#### WORK INSTRUCTIONS:
[A] According to the sand erosion guideline review, which materials are susceptible to erosion-corrosion?
[B] Continue the sand erosion guideline review from its last line.

#### GIVEN PASSAGE:
====

Book Review: Energy Institute’s “Guidelines on sand erosion and erosion-corrosion management”

Energy Institute (EI) “Guideline on sand erosion and erosion-corrosion management” provides a comprehensive summary on erosion and erosion-corrosion management practice in oil and gas industry.

In this guideline, erosion has been defined as e a particle impact on a surface, removing a small amount of material. For ductile material, micro-machining is the major mechanism, while for brittle materials flake of material by micro-crack joining is the mechanism. 

Erosion-corrosion is defined as an interaction between corrosion and erosion. The particle removes the protective layer rather than parent material itself, by this, the corrosion process is accelerated. Only carbon steel, low alloy steel and 13 Cr is susceptible to corrosion- erosion.

Erosion susceptible locations and equipment

  • Downhole sand control devices (e.g. sand screen)
  • Downhole flow restriction devices (such as subsurface safety valves, emergency shutdown valves, inflow control devices, sliding sleeves, etc)

====

Dataset records:

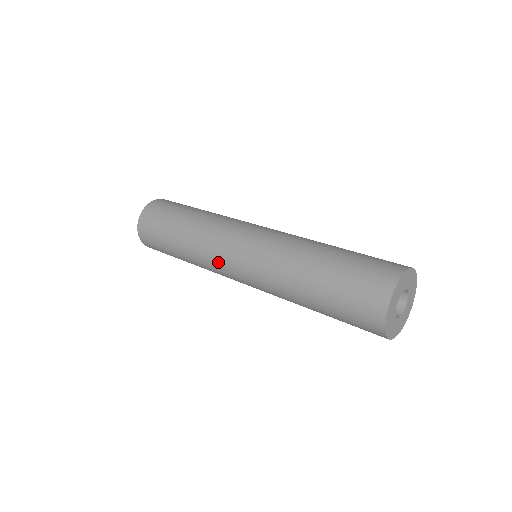
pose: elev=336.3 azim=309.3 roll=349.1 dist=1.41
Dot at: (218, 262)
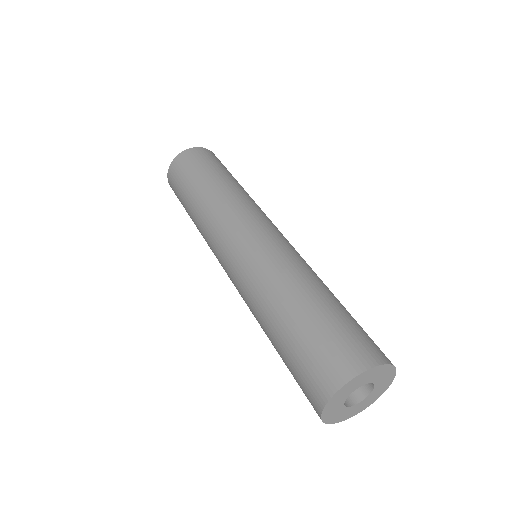
Dot at: (218, 234)
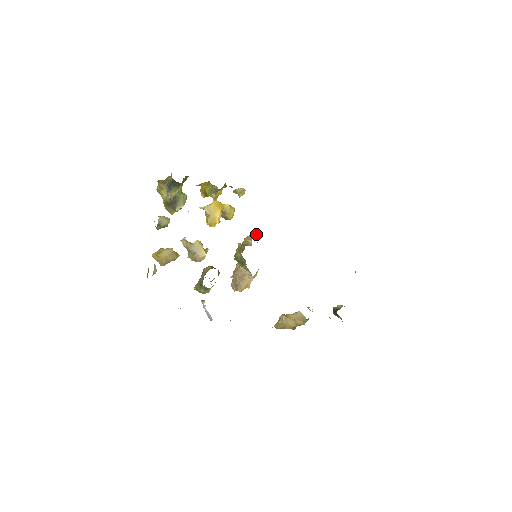
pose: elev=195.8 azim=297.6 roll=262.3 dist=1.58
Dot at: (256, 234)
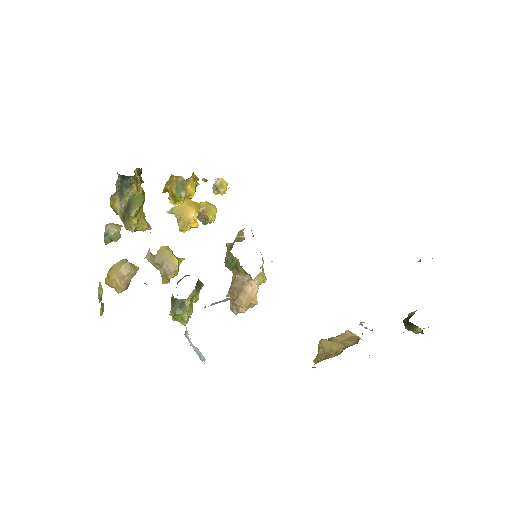
Dot at: occluded
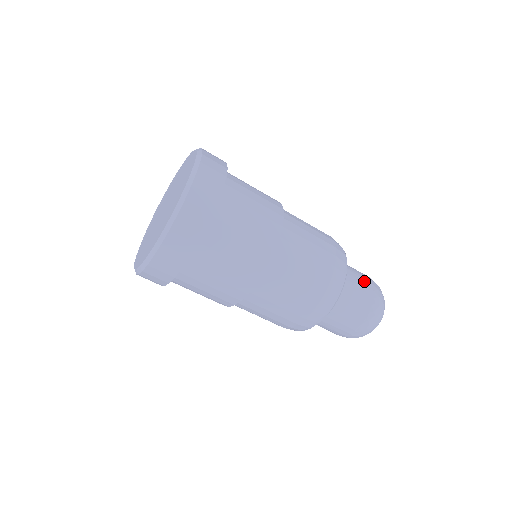
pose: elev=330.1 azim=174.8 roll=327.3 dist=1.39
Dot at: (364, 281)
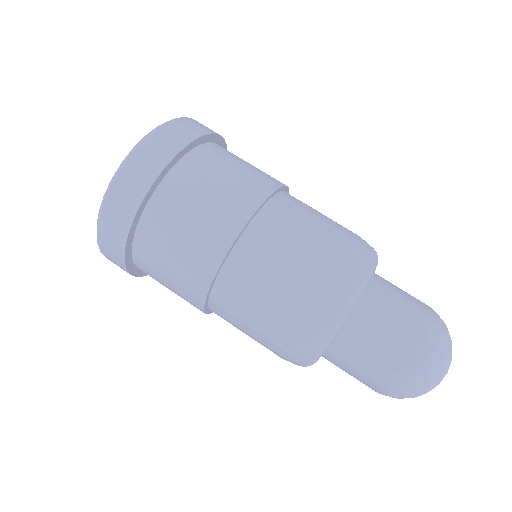
Dot at: (393, 335)
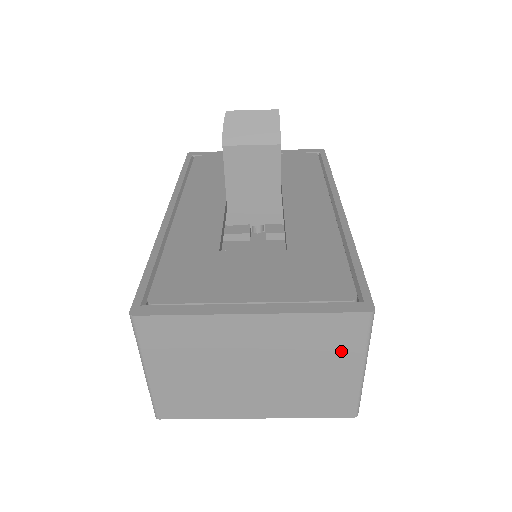
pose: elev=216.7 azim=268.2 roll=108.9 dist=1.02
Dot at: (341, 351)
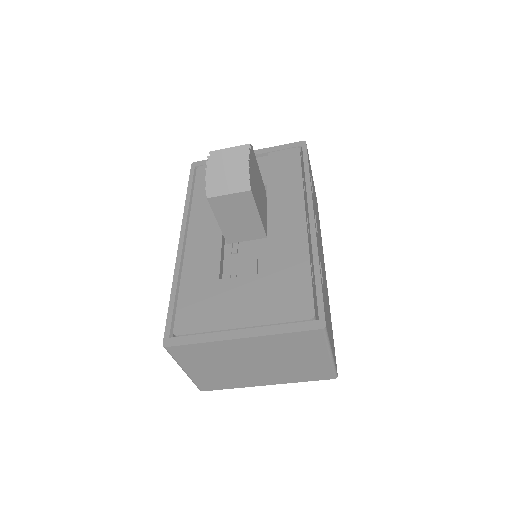
Dot at: (310, 349)
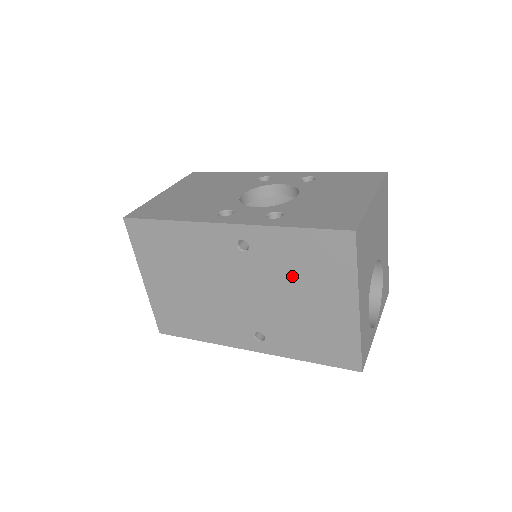
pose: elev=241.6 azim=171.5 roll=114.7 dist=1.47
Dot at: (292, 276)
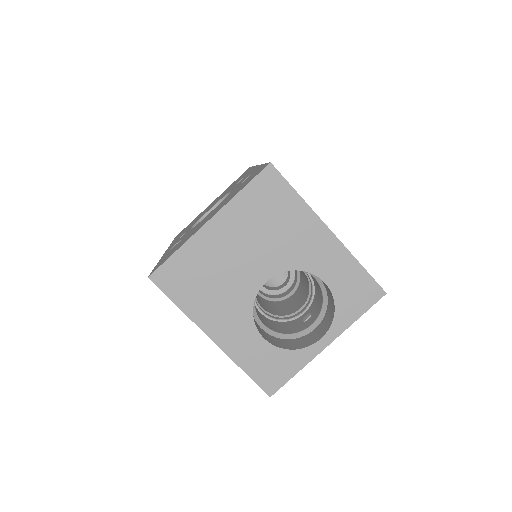
Dot at: occluded
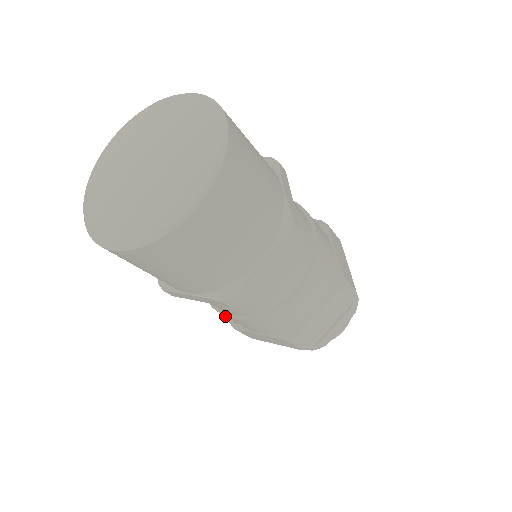
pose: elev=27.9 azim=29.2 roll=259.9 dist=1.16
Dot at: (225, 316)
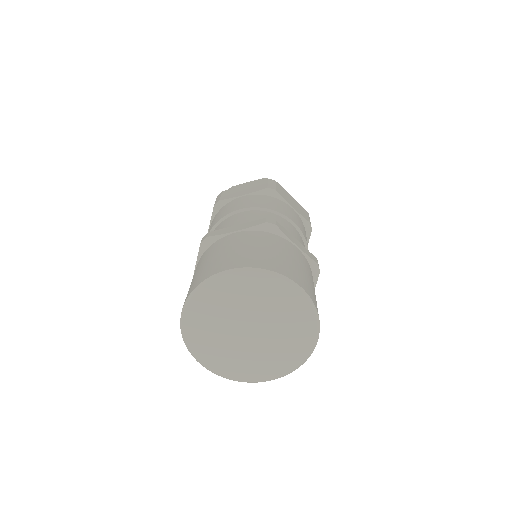
Dot at: occluded
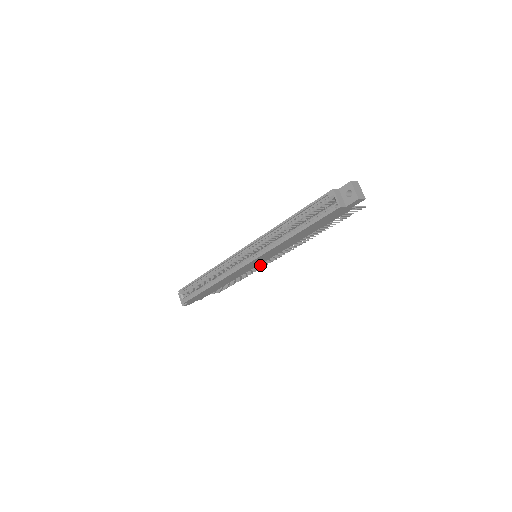
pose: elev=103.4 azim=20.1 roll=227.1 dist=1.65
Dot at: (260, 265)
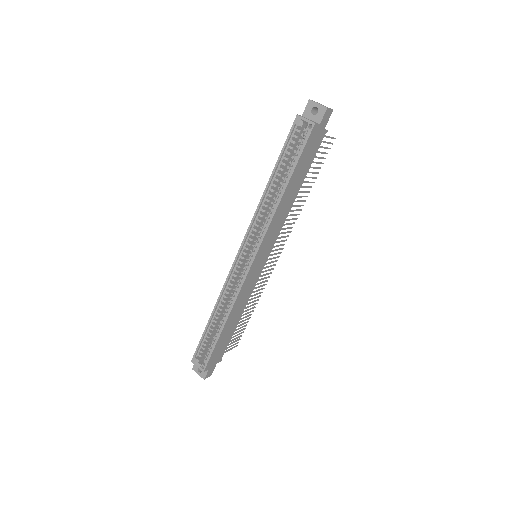
Dot at: (264, 275)
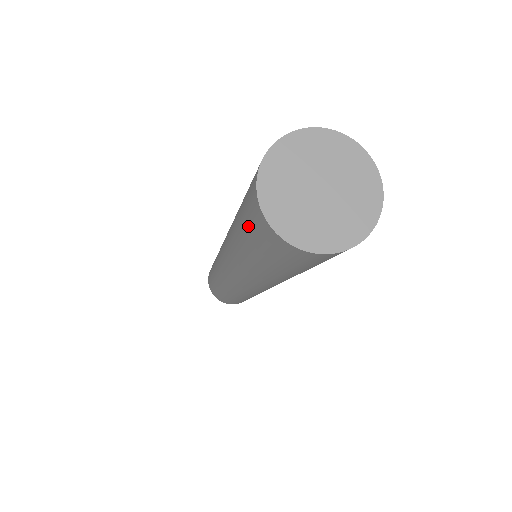
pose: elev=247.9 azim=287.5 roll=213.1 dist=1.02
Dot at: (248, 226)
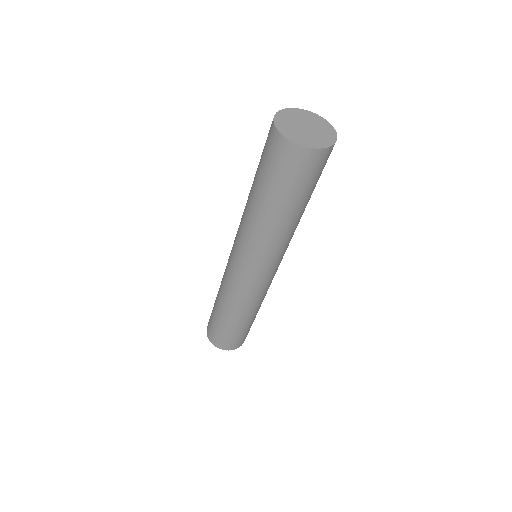
Dot at: (267, 162)
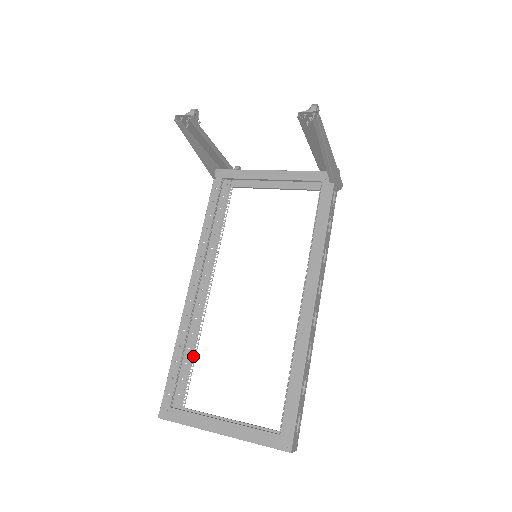
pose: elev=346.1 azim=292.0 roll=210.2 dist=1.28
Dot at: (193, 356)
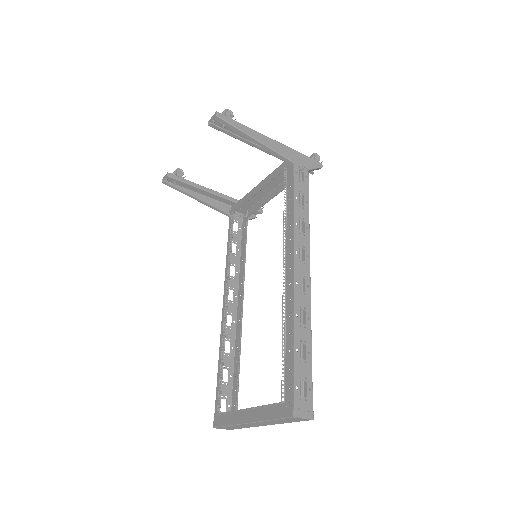
Dot at: (238, 366)
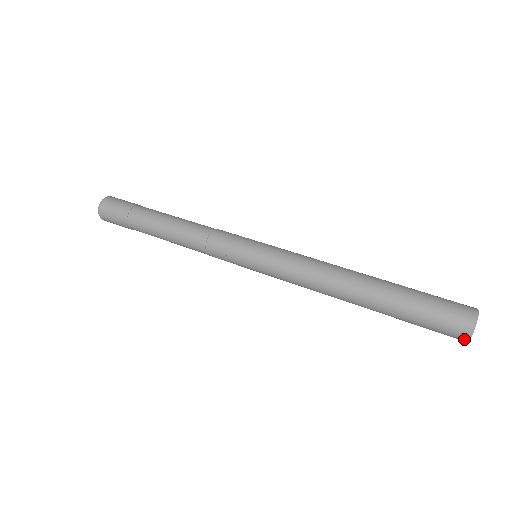
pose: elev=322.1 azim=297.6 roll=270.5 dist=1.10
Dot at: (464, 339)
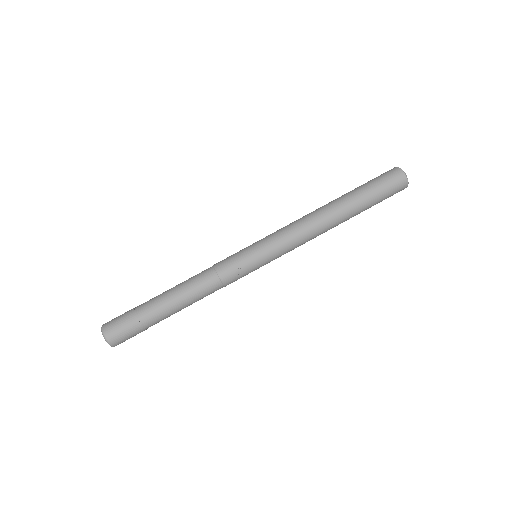
Dot at: (406, 184)
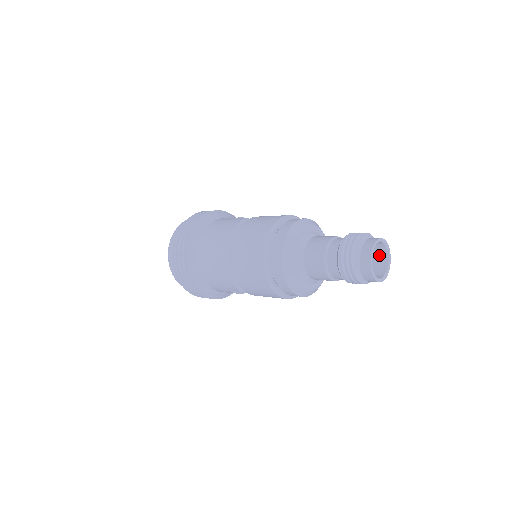
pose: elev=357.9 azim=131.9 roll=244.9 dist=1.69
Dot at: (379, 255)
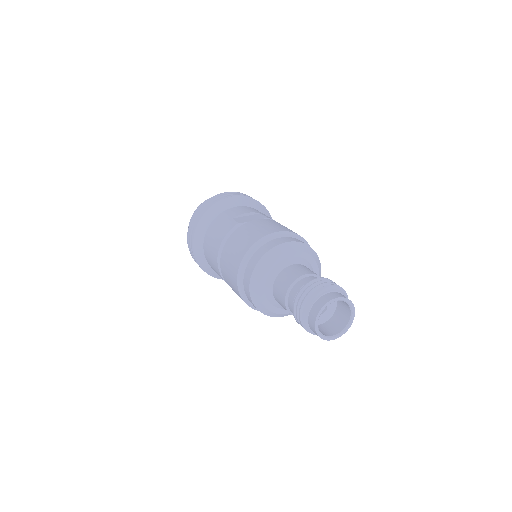
Dot at: (344, 304)
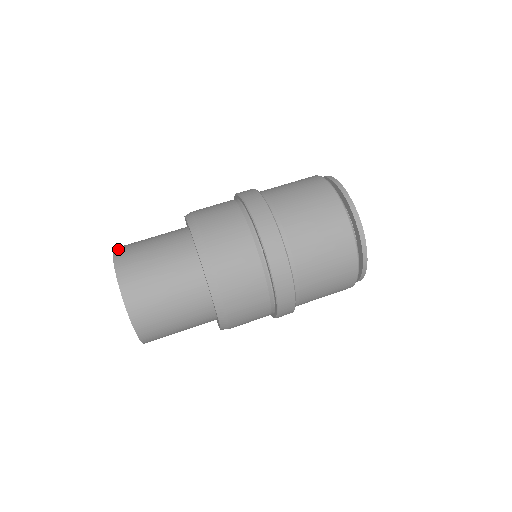
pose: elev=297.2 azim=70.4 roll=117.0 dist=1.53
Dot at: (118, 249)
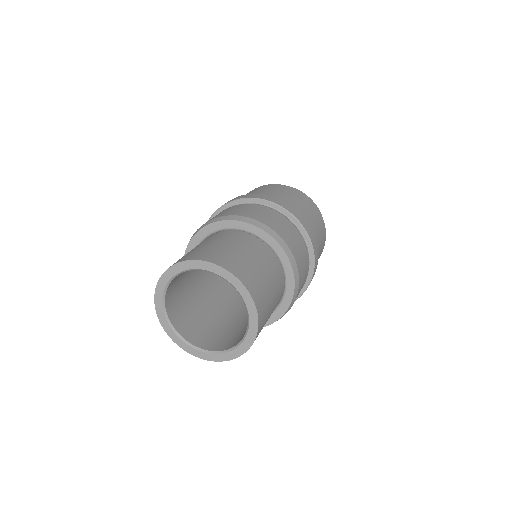
Dot at: (203, 257)
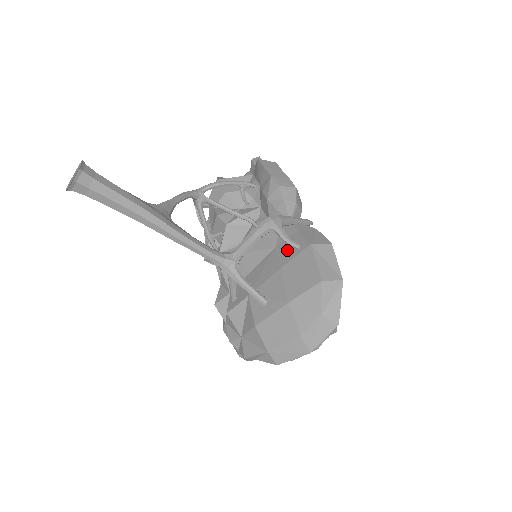
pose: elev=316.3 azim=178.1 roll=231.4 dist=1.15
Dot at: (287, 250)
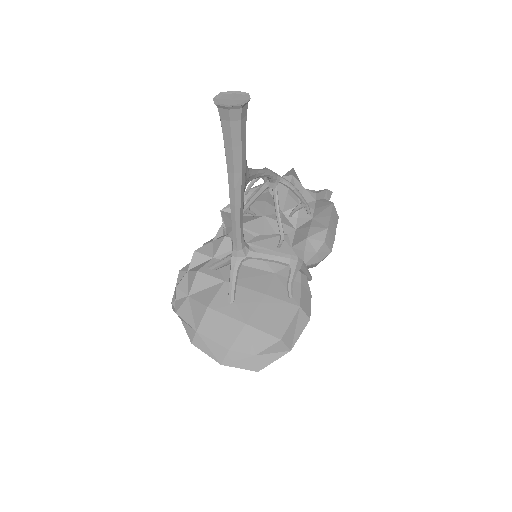
Dot at: (282, 287)
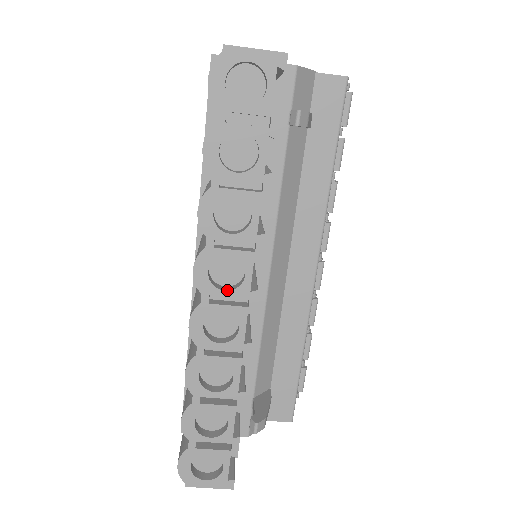
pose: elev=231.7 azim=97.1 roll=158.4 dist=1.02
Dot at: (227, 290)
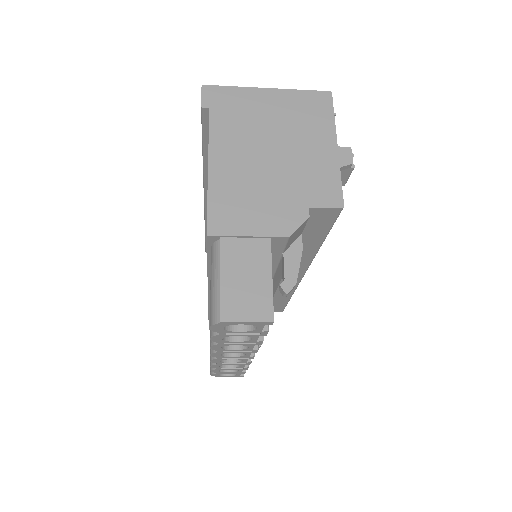
Dot at: (234, 357)
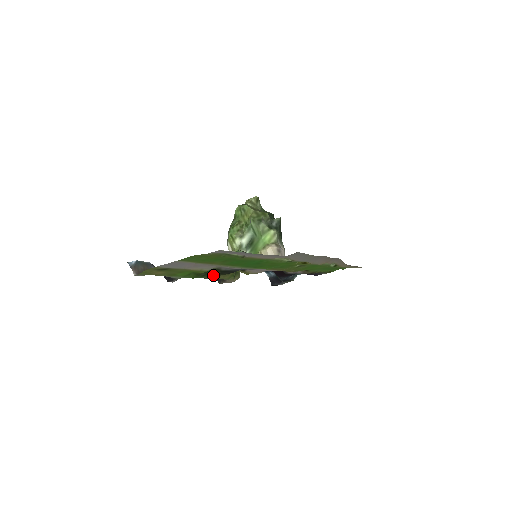
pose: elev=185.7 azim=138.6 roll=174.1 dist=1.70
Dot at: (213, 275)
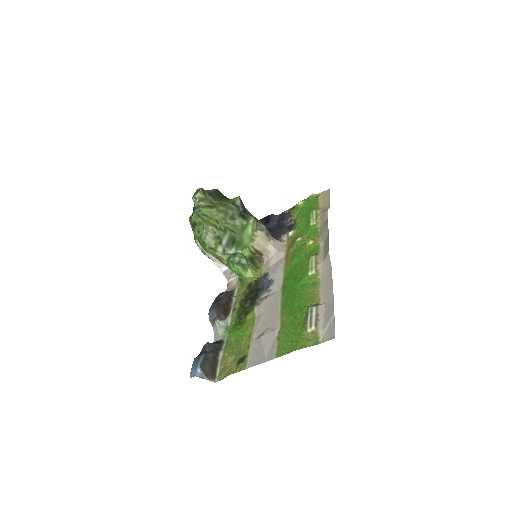
Dot at: (240, 305)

====

#### WRITTEN RESPONSES:
[A] Carbon steel, low alloy steel and 13 Cr.

[B]
  • Christmas tree and flow line
  • Choke valves
  • Piping of downstream of choke valves
  • Piping bends
  • Flow restriction (e.g. some types of flow meter)
  • Sand separation cyclone
  • Gas export line with solids carryover
  • Flare system
  • Water reinjection system with solid carryover
  • Flow disturbance location (e.g. weld bead, Tee, etc)

Species causing erosion

  • Produced sand ( primary source)
  • Fines ( less than 50 um), only in large quantities
  • Proppant-primarily during well clean up ( crushed or uncrushed for early well failure due to flow back)
  • Drilling cuttings (less likely in high viscosity mud)
  • Corrosion and metal particles ( in pipeline, black powder)
  • Scale -rarely
  • Shale -rareley

Particle size effect

  • Fines : less than 50 micron
  • Sand: 50~ 2000 micron
  • Pebbles: greater than 2000 micron

For particle size less than 100 micron, the metal loss rate is reduced with particle size, therefore, with less damaging than sand. if particle is greater than 100 micron, the metal loss rate is irrelevant to particle size.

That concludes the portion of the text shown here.